**Exercise aim**
Could you filter the data below down to the lines that hold the word "très"?

**Provided data**
_ _ _ _ _

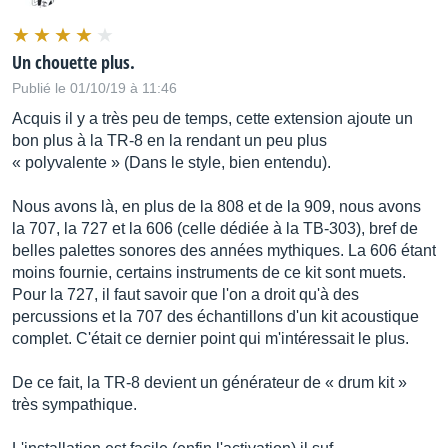
Un chouette plus.
Publié le 01/10/19 à 11:46
Acquis il y a très peu de temps, cette extension ajoute un
bon plus à la TR-8 en la rendant un peu plus
« polyvalente » (Dans le style, bien entendu).
Nous avons là, en plus de la 808 et de la 909, nous avons
la 707, la 727 et la 606 (celle dédiée à la TB-303), bref de
belles palettes sonores des années mythiques. La 606 étant
moins fournie, certains instruments de ce kit sont muets.
Pour la 727, il faut savoir que l'on a droit qu'à des
percussions et la 707 des échantillons d'un kit acoustique
complet. C'était ce dernier point qui m'intéressait le plus.
De ce fait, la TR-8 devient un générateur de « drum kit »
très sympathique.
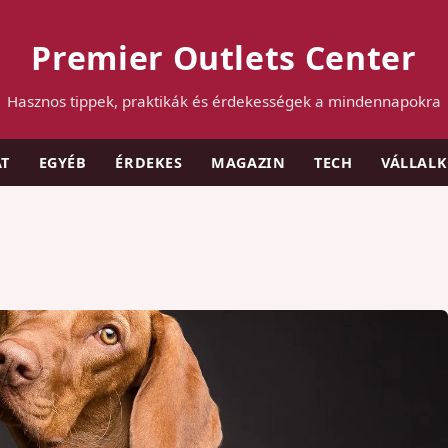
Premier Outlets Center
Hasznos tippek, praktikák és érdekességek a mindennapokra
AT
EGYÉB
ÉRDEKES
MAGAZIN
TECH
VÁLLAL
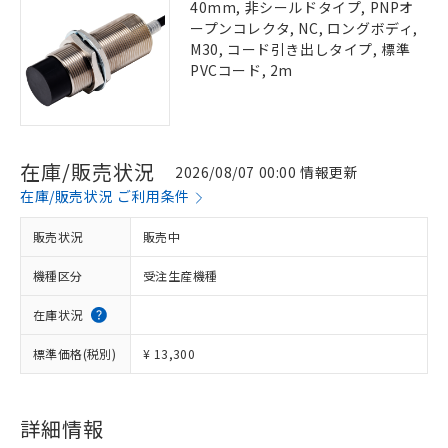
40mm, 非シールドタイプ, PNPオ
ープンコレクタ, NC, ロングボディ,
M30, コード引き出しタイプ, 標準
PVCコード, 2m
在庫/販売状況
2026/08/07 00:00 情報更新
在庫/販売状況 ご利用条件
販売状況
販売中
機種区分
受注生産機種
在庫状況
標準価格(税別)
¥ 13,300
詳細情報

_ _ _ _ _

**Expected answer**
Acquis il y a très peu de temps, cette extension ajoute un
très sympathique.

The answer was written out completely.